Marvel and Graphic.ly, part 1: Marvel’s digital initiatives
Another week, another digital platform: Marvel announced last week that it will make its comics available on Graphic.ly. It has been almost three years since Marvel launched its first digital initiative, the subscription-based Marvel Digital Comics Unlimited. Since then it has also made its content available through a few different iPhone/iPad applications, including a Marvel-branded one created by comiXology. Like the Marvel app (and unlike Marvel DCU), Graphic.ly allows readers to download comics and keep them; what makes it unique is its social networking aspect, which lets readers post comments about the comic directly on the pages.
I checked in with Marvel’s Ira Rubenstein, executive vice president of the global digital media group, to see how all Marvel’s digital initiatives are going and how Graphic.ly fits into the mix.
Do you anticipate releasing comics on the same day and date on Graphic.ly and in print, either regularly or occasionally?
We have done it with a few of our books, and I can’t speak for future plans but I think we will continue to experiment. Graphic.ly is just another outlet, and we believe in as wide distribution of our content as possible. The big news for Graphic.ly is this is the first time we are on a PC in a sell-through model.

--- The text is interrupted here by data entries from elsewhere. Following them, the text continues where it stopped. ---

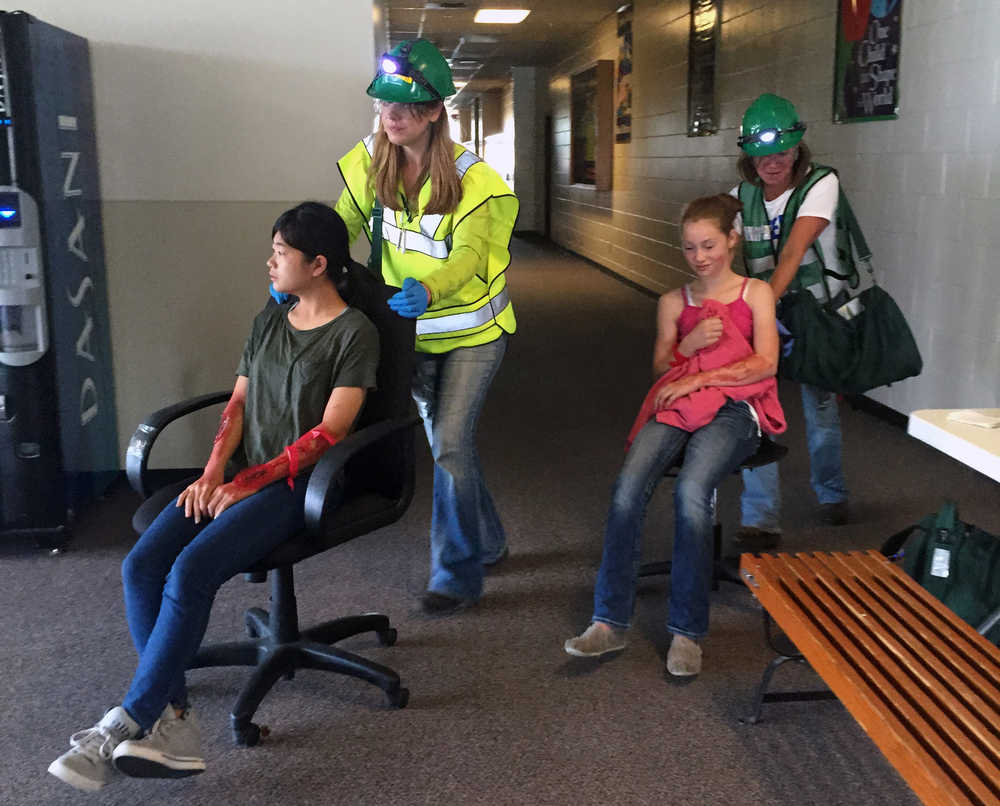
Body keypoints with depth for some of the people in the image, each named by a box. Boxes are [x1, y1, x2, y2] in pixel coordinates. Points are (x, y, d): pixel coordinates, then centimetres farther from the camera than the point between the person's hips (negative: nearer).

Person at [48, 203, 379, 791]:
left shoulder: (354, 332, -4)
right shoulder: (268, 322, 19)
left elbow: (330, 431, -11)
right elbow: (238, 405, 14)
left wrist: (249, 482, -13)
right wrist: (212, 473, -2)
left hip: (295, 484, -7)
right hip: (242, 477, 7)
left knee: (191, 571, -28)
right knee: (142, 565, -17)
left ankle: (126, 724, -17)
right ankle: (174, 722, -18)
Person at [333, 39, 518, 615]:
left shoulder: (471, 179, -20)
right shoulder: (371, 162, -5)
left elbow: (467, 257, -31)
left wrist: (427, 291, -52)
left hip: (472, 332, -5)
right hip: (413, 330, 6)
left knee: (450, 441, -14)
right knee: (445, 439, 15)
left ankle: (458, 573, 1)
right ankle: (487, 541, 36)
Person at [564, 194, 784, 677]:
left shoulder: (755, 294, 13)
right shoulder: (673, 302, 22)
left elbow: (765, 363, 0)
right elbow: (660, 369, 17)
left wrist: (696, 379, -8)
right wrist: (689, 344, -5)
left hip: (734, 409, -3)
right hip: (677, 407, 3)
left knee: (691, 491, -34)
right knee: (628, 487, -28)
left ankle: (687, 631, -24)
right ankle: (610, 622, -24)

How will the Graphic.ly lineup compare with the Marvel DCU?
That’s a different business model and that’s a different offering for consumers. There we are saying, “If you would like a subscription service, like Netflix, here’s a service for you.” And if you want to buy and own, similar to Best Buy, that’s Graphic.ly and the Marvel app.
The Marvel app is doing very well. It is consistently in the top 10 for downloads for apps in books for Apple, consistently above all our competition. I go to Twitter and I type in the words “Marvel app” and look at the feedback, and I always see positive feedback — always. We’re happy with where the sales are. The downloads continue to grow, downloads per app continue to grow, all positive signs that people are using the app and enjoying the app.

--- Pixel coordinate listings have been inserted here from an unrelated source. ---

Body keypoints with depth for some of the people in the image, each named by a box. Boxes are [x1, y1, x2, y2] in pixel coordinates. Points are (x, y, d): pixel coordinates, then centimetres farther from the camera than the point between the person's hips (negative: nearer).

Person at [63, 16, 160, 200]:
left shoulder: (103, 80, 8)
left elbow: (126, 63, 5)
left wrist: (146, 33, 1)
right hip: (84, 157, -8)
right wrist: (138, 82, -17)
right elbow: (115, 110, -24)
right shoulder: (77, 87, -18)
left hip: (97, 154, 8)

Which is more popular, download or subscription?
I don’t think I can put it that way. They are both popular and they both continue to grow. The Marvel DCU has continued to positively grow week after week, month after month, since its launch. We really see digital as the new newsstand. And we are seeing digital as a way people are sampling books and consuming books for the first time, especially in the Marvel DCU. They are discovering new characters and new books they didn’t know about, and we do have some new evidence of them turning around and going to local comics stores and buying books, and telling people “I’m buying this because I saw it online.” That’s the real win of digital for comic books, that ability to enhance discovery of content.
Graphic.ly’s big selling point is the social networking — it allows readers to comment directly on the comics. That can be a double-edged sword. Do you have any way of moderating comments or preventing the social networking from going negative?

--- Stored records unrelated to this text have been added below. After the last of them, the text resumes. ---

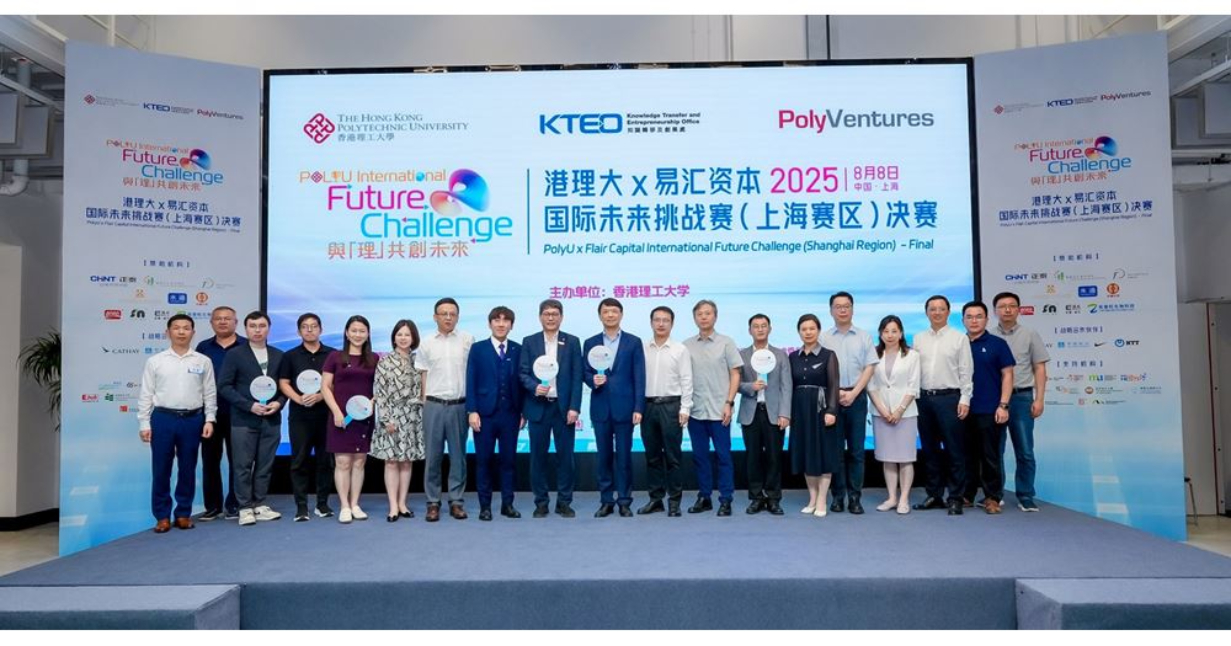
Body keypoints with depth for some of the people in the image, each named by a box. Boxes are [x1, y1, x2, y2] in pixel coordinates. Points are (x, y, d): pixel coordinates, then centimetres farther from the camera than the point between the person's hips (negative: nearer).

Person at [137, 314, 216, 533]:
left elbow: (210, 393, 6)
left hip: (192, 419, 0)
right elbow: (146, 395, 4)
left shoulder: (203, 361, 4)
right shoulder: (155, 361, 3)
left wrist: (209, 419, 0)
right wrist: (144, 424, 0)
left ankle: (183, 513, 19)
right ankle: (162, 516, 14)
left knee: (188, 469, 8)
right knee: (161, 469, 4)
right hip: (163, 418, 0)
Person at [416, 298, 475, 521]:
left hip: (460, 405, -1)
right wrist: (425, 405, 4)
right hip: (434, 405, 1)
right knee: (433, 455, 5)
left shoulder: (468, 340, 1)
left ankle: (456, 501, 15)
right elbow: (423, 377, 10)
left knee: (458, 455, 6)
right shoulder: (427, 344, 5)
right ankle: (433, 502, 14)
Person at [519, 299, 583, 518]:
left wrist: (574, 407, -7)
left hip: (564, 407, 0)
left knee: (565, 455, 3)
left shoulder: (572, 342, 5)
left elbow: (577, 377, 0)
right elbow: (522, 373, 3)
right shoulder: (529, 342, 6)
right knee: (538, 455, 5)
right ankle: (541, 502, 15)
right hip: (538, 407, 0)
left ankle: (564, 501, 14)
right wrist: (534, 386, -17)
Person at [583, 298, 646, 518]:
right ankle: (606, 501, 15)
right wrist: (593, 380, -15)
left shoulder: (634, 342, 3)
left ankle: (624, 501, 12)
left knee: (624, 456, 2)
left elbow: (639, 377, -1)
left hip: (624, 407, -2)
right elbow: (585, 373, 9)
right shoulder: (590, 343, 9)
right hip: (600, 408, 2)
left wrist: (638, 408, -7)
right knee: (604, 456, 6)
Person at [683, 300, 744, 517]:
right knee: (700, 456, 9)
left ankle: (725, 500, 8)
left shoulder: (726, 343, 1)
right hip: (695, 410, 2)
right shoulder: (686, 345, 6)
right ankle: (704, 497, 19)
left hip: (719, 409, -2)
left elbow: (735, 375, 1)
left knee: (723, 456, 1)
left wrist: (729, 403, -7)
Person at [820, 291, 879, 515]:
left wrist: (853, 393, -8)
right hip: (832, 397, -1)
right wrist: (836, 393, -8)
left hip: (857, 397, 1)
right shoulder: (824, 338, 3)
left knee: (856, 450, 2)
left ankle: (855, 497, 7)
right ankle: (838, 496, 9)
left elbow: (869, 368, 1)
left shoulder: (864, 337, 6)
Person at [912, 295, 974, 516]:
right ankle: (934, 496, 19)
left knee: (954, 450, -2)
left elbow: (966, 371, -2)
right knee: (930, 450, 10)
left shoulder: (959, 338, 2)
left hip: (949, 398, -4)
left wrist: (964, 400, -9)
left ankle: (955, 498, 6)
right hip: (924, 398, 4)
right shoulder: (919, 339, 12)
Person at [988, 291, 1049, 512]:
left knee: (1025, 451, 1)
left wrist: (1039, 399, -4)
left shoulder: (1030, 335, 5)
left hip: (1021, 397, 0)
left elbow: (1040, 369, 4)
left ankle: (1025, 496, 10)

I think that’s the excitement of comic books. That’s why comic books live on strongly in this digital age, because there is that online portion of the discussion, where people are arguing and discussing books, and storylines, and the real world discussion that happens every Wednesday in comics stores and once a year at Comic-Con. The real world discussion is important and critical to the industry. I believe as the digital revolution takes hold across all media, comics will grow and not be cannibalized.
Do you see your digital initiatives as money makers in themselves or as marketing efforts that bring in new readers and boost name recognition?
Digital is profitable, and I think of anything we do as a business it has to be profitable. Physical print books or digital there is no difference. I don’t think you can separate it. It’s all combined. Digital is like the newsstand, and it is offering discovery of content. Even the newsstand business is a business to make money. It’s all intertwined. We are thrilled it works on all levels.
I’m trying to figure out the best consumer experience with these products.
What have you learned so far?
I’ll be honest, I was a little surprised that consumers expected that the Marvel app would work with the Marvel DCU product from launch. I saw on Twitter and feedback from consumers that they expected that, and I was a little surprised. In our thinking, we were offering two different offerings, because consumers can subscribe to Spider-Man or they can buy it individually in store. I figured there would be a few people, I was surprised by the level of feedback we got.
We have no announcement to make, but we are continuing to work on our product and hopefully down the road we can make them better for consumers.
I think the other thing we have learned is that people have embraced that two-way conversation, even more than I thought they would, with our efforts on Twitter and YouTube. We have over two million followers on Twitter.
What do you think the future will look like?
I don’t like giving away plans, but we are continuing to look at viable platforms and how we can bring a good consumer experience to them for comic books. We are always trying to be an experience better than a scanned PDF. That is the competition. There is only so much you can do. There will always be piracy. What we have to do, working with our partners like Graphic.ly, is offer a consumer experience that is reasonably priced and better than what you can do with piracy. If you do all that, I think at the end of the day, you will have a viable business.